Therapy in Youth with Type 2 Diabetes

Published - Written by Lisa Rosenbaum

Just twenty years ago only 3 of 100 adolescents with diabetes had Type 2 diabetes (T2DM); today that proportion nears 1 in 2. Moreover, this epidemic of T2DM disproportionately affects disadvantaged children, many of whom grow up in environments that lack healthy food options or safe exercise facilities. Though it is clearly urgent to devise medical, behavioral, and cultural interventions to decrease incident cases of T2DM, it is equally pressing to prevent or delay the early onset of the known chronic complications of T2DM.  Indeed, the efficacy of various approaches, alone or in combination, remains unknown.
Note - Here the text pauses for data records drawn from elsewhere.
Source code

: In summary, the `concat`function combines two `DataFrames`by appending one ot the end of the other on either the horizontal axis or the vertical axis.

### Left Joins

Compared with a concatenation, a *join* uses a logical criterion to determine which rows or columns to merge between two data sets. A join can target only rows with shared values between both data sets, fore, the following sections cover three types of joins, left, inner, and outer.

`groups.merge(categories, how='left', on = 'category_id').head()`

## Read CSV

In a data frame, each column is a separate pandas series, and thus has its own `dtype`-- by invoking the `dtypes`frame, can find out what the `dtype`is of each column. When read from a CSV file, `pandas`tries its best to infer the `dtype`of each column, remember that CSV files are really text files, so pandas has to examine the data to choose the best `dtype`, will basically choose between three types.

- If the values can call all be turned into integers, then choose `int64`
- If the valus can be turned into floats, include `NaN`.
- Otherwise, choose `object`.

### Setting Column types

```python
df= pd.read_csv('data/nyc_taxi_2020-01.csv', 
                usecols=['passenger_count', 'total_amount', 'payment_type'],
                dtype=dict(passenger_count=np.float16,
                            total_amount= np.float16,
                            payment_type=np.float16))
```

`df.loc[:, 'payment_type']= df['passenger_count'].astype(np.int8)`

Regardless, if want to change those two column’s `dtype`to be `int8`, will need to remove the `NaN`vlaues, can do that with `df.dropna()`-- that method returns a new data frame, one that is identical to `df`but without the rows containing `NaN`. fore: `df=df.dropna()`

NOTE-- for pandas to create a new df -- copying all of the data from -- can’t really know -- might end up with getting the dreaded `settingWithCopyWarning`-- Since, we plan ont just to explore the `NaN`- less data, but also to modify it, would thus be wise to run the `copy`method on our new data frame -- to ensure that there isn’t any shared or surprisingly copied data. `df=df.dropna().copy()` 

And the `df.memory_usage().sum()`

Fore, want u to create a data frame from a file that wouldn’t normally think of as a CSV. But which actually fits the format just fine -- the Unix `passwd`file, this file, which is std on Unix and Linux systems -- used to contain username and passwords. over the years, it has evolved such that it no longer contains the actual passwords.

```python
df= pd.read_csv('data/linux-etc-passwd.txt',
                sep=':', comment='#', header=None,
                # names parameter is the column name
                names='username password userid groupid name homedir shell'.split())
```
In this week’s NEJM, the Treatment Options for Type 2 Diabetes in Adolescents and Youth (TODAY) investigators present their findings from a combined medical and behavioral approach. The researchers randomized 699 youth with Type 2 Diabetes to either metformin, metformin plus rosiglitazone, or metformin plus lifestyle intervention. The lifestyle intervention consisted of in-person visits to the child’s home and used family-based interventions to encourage weight loss through activity and healthy eating.  The youth were between the ages of 10 and 17, had a BMI at or above the 85th percentile, and had carried a diagnosis of T2DM for less than two years.  The participants were followed for at least two years. The primary outcome was time to treatment failure, as defined by a hemoglobin AIC >8% for six months, or metabolic decompensation requiring insulin that could not be weaned after three months. Adherence, based on assessment of pills that remained in study blister packs, was monitored every two to three months.
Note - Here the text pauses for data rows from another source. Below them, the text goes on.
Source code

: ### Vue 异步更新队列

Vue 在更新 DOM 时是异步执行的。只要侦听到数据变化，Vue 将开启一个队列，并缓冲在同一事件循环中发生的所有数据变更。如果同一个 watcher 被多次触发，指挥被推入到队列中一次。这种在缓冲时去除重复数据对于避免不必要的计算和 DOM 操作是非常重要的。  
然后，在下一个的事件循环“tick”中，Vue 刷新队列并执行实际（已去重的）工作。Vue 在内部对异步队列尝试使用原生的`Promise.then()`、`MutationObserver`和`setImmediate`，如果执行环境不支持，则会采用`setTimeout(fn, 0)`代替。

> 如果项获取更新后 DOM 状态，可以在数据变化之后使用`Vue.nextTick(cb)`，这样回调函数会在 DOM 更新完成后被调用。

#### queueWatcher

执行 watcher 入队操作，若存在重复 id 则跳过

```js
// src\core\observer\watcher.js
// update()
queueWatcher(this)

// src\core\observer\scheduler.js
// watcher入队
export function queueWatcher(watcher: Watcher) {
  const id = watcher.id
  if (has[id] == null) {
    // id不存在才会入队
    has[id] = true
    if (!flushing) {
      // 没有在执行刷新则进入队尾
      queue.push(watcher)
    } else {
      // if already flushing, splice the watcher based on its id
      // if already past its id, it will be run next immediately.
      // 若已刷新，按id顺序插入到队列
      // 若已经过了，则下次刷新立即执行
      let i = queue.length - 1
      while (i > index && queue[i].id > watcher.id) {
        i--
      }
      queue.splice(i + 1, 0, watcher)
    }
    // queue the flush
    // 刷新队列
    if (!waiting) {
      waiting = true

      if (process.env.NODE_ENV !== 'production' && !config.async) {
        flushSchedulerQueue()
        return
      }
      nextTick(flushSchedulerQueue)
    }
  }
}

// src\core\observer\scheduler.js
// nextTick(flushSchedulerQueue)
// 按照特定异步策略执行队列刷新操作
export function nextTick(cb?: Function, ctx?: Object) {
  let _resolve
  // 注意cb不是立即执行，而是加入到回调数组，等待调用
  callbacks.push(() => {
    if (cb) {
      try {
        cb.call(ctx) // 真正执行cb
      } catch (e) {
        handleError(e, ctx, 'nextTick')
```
For the group as a whole, the results are sobering — 45.6% failed treatment with an average time to failure of 11.5 months. Those in the rosiglitazone group reached treatment failure later than those in the metformin alone group, with a 25.3% decrease in the occurrence of the primary outcome. Though lifestyle intervention plus metformin seemed to temper disease progression more than metformin alone, the difference was not statistically significant. Meaningful weight loss occurred among only 31% of those in the lifestyle intervention arm and was apparently not sustained.

Subgroup analyses were performed to assess interactions between gender and ethnicity and treatment assignment. Overall, more boys than girls failed treatment (48.2 versus 44.3%), and the benefit seen with dual pharmacotherapy was more pronounced in girls than in boys. Non-Hispanic blacks failed treatment more than either Hispanics or non-Hispanic whites, but there was no interaction between ethnicity and treatment effect, except that metformin alone seemed less effective in blacks.  Adherence went from 84% to 57% at month 60, but did not differ significantly across treatment groups, and was not thought to account for the treatment failure rate. Serious adverse events, including hospitalizations and hypoglycemia, occurred in just over 19% of all study participants; however, 87% of these events were not considered related to study treatment

What to make of these data? For now, our solution to this problem clearly does not lie in medications alone, nor in this particular behavioral intervention. Foremost, the alarming rate of treatment failure these data suggest demands the attention of our entire society. Nevertheless, the banning of 16-ounce sugar-based soft drinks two weeks ago in New York City stirred up tremendous controversy, as many viewed this measure as yet another example of government as “nanny state,” limiting people from choosing freely.  Perhaps.  But the question these data pose is not whether we need social interventions, but what types of interventions, combined with our arsenal of drugs and lifestyle changes, actually work. Admittedly, we have no idea if measures such as a soda ban actually work; one can easily refill a 12-ounce cup, or simply buy a bigger soda at a corner “convenience” store.

Thus, if the results of the TODAY study are used to fuel our social willingness to implement, and rigorously analyze, social, as well as behavioral and medical interventions for our nation’s diabetic youth, then our glass is half-full. But if we fail to heed the caution these results dictate, continuing to depend upon the status quo to save us, then we should consider our glass, and a big one at that, half-empty.